Show the FG-ECMP Configuration

show fgnhg hash-view {fg-nhg-group-name} displays fine-grained ECMP information in a hash view.

admin@nba610-1:~$ show fgnhg hash-view {fg-nhg-group-name}
+-----------------+--------------------+----------------+
| FG_NHG_PREFIX   | Next Hop           | Hash buckets   |
+=================+====================+================+
| 100.50.25.12/32 | 200.200.200.4      | 0              |
|                 |                    | 1              |
|                 |                    | 2              |
|                 |                    | 3              |
|                 |                    | 4              |
|                 |                    | 5              |
|                 |                    | 6              |
|                 |                    | 7              |
|                 |                    | 8              |
|                 |                    | 9              |
|                 |                    | 10             |
|                 |                    | 11             |
|                 |                    | 12             |
|                 |                    | 13             |
|                 |                    | 14             |
|                 |                    | 15             |
+-----------------+--------------------+----------------+

show fgnhg active-hops {fg-nhg-group-name} displays fine-grained ECMP active next hops.

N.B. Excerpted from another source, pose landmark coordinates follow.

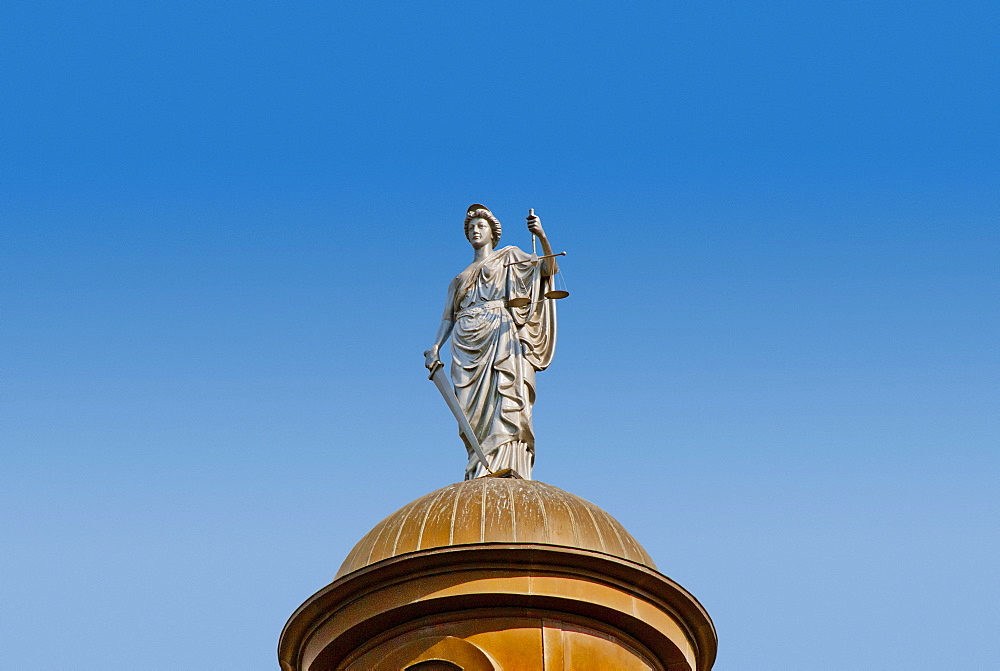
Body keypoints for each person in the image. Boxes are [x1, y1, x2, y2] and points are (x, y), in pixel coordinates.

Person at [424, 204, 559, 480]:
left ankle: (507, 463)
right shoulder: (458, 279)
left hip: (500, 334)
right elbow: (447, 319)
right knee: (471, 413)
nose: (475, 231)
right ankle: (479, 465)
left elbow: (549, 268)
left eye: (481, 226)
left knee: (504, 397)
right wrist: (435, 346)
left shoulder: (508, 257)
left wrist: (542, 235)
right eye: (471, 227)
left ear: (492, 233)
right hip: (465, 344)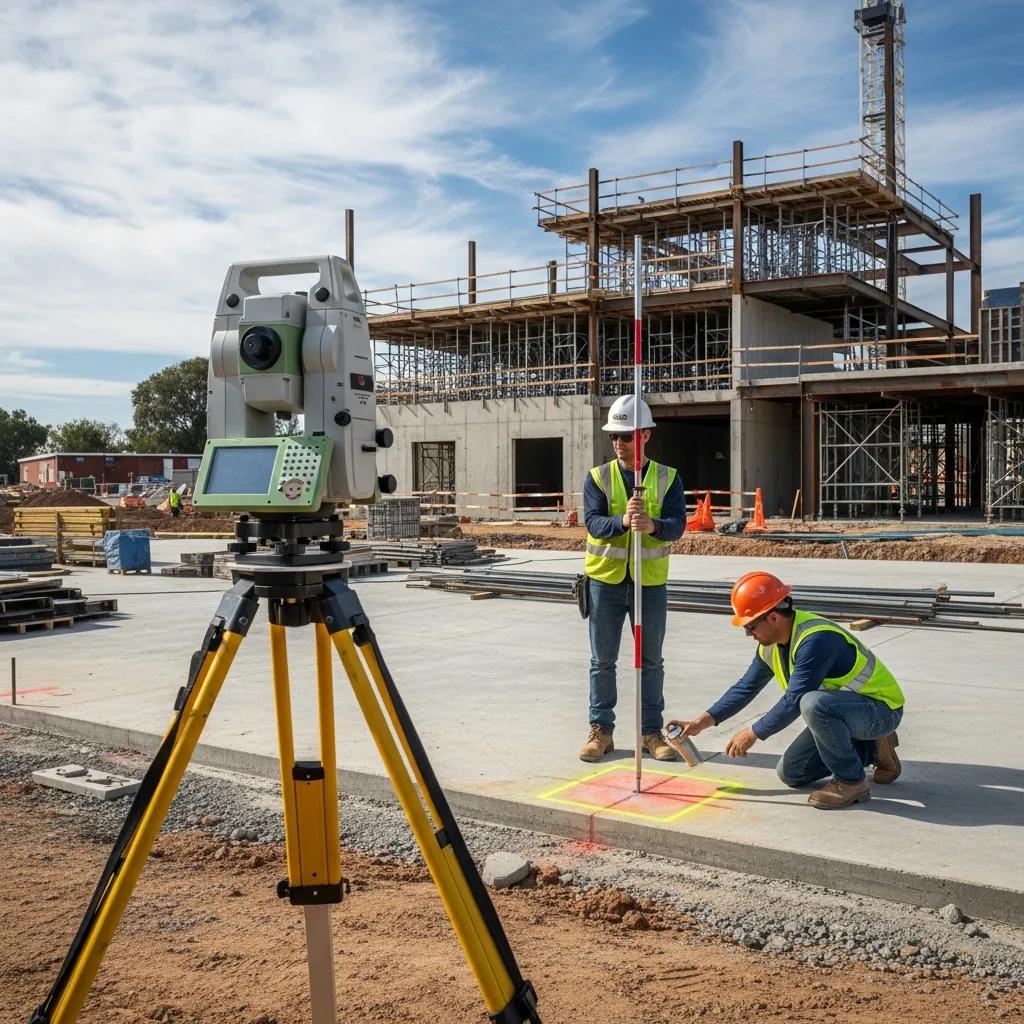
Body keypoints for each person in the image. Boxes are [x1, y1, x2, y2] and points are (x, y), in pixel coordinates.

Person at [669, 571, 904, 809]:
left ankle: (852, 782)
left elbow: (794, 701)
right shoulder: (769, 646)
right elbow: (746, 687)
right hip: (845, 714)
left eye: (751, 627)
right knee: (792, 773)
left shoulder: (816, 639)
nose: (749, 635)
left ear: (772, 618)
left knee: (811, 703)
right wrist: (701, 722)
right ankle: (872, 748)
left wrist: (752, 733)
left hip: (881, 710)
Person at [579, 394, 686, 762]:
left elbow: (678, 527)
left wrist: (653, 525)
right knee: (602, 662)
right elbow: (592, 522)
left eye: (626, 436)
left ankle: (650, 733)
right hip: (605, 584)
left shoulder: (667, 478)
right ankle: (601, 731)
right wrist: (622, 522)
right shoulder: (598, 477)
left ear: (646, 436)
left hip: (649, 585)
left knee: (651, 662)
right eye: (615, 437)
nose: (619, 444)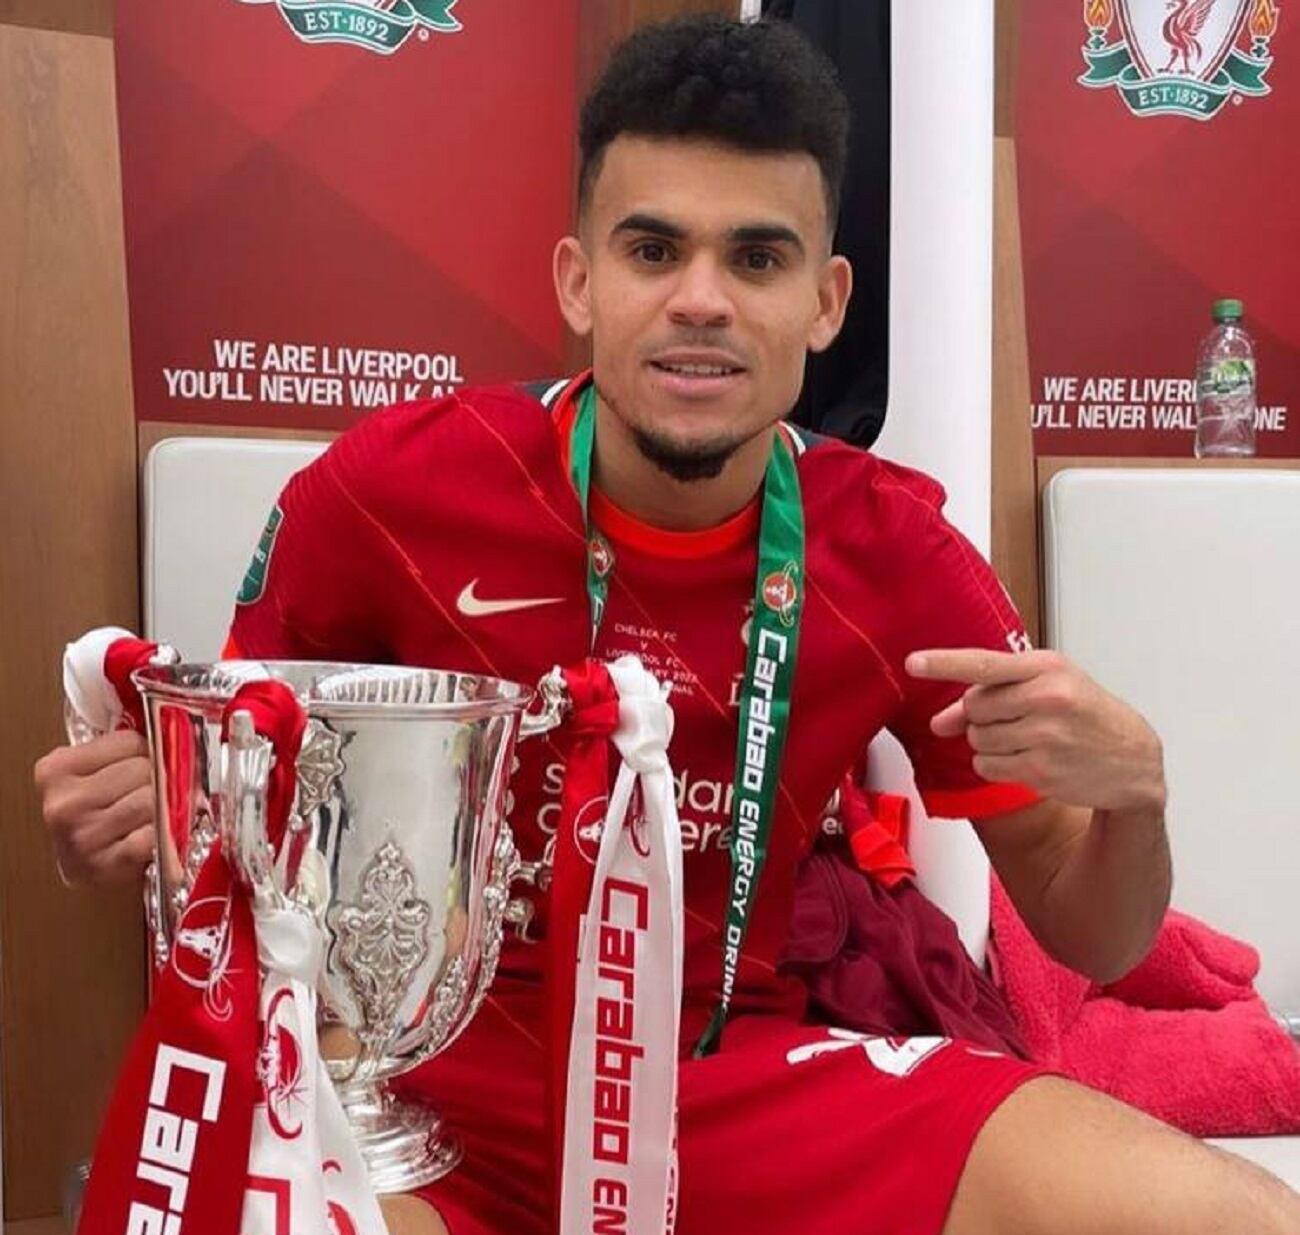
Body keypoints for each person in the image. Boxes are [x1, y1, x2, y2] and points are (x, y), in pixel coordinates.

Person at [33, 16, 1300, 1235]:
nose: (702, 300)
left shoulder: (900, 552)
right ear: (579, 280)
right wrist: (128, 819)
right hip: (421, 1093)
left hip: (723, 1079)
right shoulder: (387, 487)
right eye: (652, 251)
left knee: (1230, 1217)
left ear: (825, 300)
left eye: (756, 259)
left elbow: (1095, 932)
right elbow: (209, 804)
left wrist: (1138, 796)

admin@nba610-1:~$ show fgnhg active-hops {fg-nhg-group-name}
+-----------------+--------------------+
| FG_NHG_PREFIX   | Active Next Hops   |
+=================+====================+
| 100.50.25.12/32 | 200.200.200.4      |
|                 | 200.200.200.5      |
+-----------------+--------------------+
| fc:5::/128      | 200:200:200:200::4 |
|                 | 200:200:200:200::5 |
+-----------------+--------------------+
Note {fg-nhg-group-name} is an optional parameter containing the user-defined alias of the FG_NHG group name found in the FG_NHG_PREFIX section of config dB. If specified, the output will display active next hops from the specified group. If it is not specified, by default, active next hops from all groups are displayed.